23.07.23. Uma marcação temporal, como norte desenhado em mapa. Somente guia, muito seguramente recordação para momento posterior. Associar-lhe raízes de lótus, folha flutuante em lago da Fundação de Serralves num imaginativo jogo da petanca. O auditório, as cadeiras (semi-poltronas) alinhadas. Duas claraboias e a geometrização das linhas. A tranquilidade do lugar e Siza Vieira no seu desenho. As escadas laterais, a frente do palco e a ocupação gradual e subtil pelos instrumentistas da Percussions de Strasbourg e do Drumming – Grupo de Percussão. Instrumentos de madeira. Micro-objectos. A escala ínfima. A cultura japonesa – hyōshigi, tradicionalmente usados durante rituais ou cerimónias diárias no Japão. Cuidar. Friccionados, percutidos. Um movimento mínimo para compenetração máxima. O silêncio como orientador. As gotas de água, a chuva detrás de uma cúpula. Os sons sobrepostos sobre finas camadas de ar. A respectiva espacialização de origem muito diversa. A peça de John Cage – “But what about the noise of crumpling paper” (1985) a criar sobressalto. Em época de gritaria e caras de mau, de afirmação, mais do que questionamentos – o silêncio como opção. Um bater vigoroso das duas peças de madeira. Um transe hipnótico interrompido. Uma chamada à realidade.

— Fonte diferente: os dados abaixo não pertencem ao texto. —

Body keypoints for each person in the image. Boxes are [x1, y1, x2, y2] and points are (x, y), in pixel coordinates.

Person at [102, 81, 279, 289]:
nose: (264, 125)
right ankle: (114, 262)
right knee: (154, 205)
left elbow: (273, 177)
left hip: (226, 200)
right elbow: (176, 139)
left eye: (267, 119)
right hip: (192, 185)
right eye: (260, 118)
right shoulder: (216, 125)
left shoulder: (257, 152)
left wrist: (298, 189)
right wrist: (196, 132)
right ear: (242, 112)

Os movimentos como fluxos energéticos. Pensados. Um ritual plenamente assumido. Ritos que se interligam. Hipnotização consciente e tudo o que de contraditório encerra esta imagem. Os 100 címbalos numa geometrização desenhada ao pormenor. A existência de cada instrumento só se materializa no conjunto dos 100. Nenhum é preponderante. Ninguém arroga o protagonismo. O desígnio é colectivo. Abordá-los requer destreza, firmeza, um convencimento com origem numa serenidade interior que se conquista num tempo longo. O caminho. Etapas graduais, sem precipitações e movimentos contidos. É performance e instalação. Cosmogonia em palco. Movimentos em par. Dois a dois. Um desenho que se compõe e se define numa harmonia única. “100 cymbals” (2019) numa aproximação musical ao detalhe. A indiferença é conceito que não existe. Tudo tem o seu ponto exacto na corporalização de uma sonoridade, mesmo que a mesma corresponda à sua desmaterialização. Um cântico polifónico, ínfimos murmúrios. Um transe. Estados momentaneamente relaxados. Estado de incomodidade quase permanente do qual jamais desejaremos sair. A repetição. O mantra absorvido. Físico. Um contínuo. Forças convergentes para um desenho final – o triângulo. A forma geométrica perfeita. Um crescendo na labuta do artesão. Rajadas finais. Três, quatro não mais. Afinal somos humanos. Cada um à procura do seu Ikigai.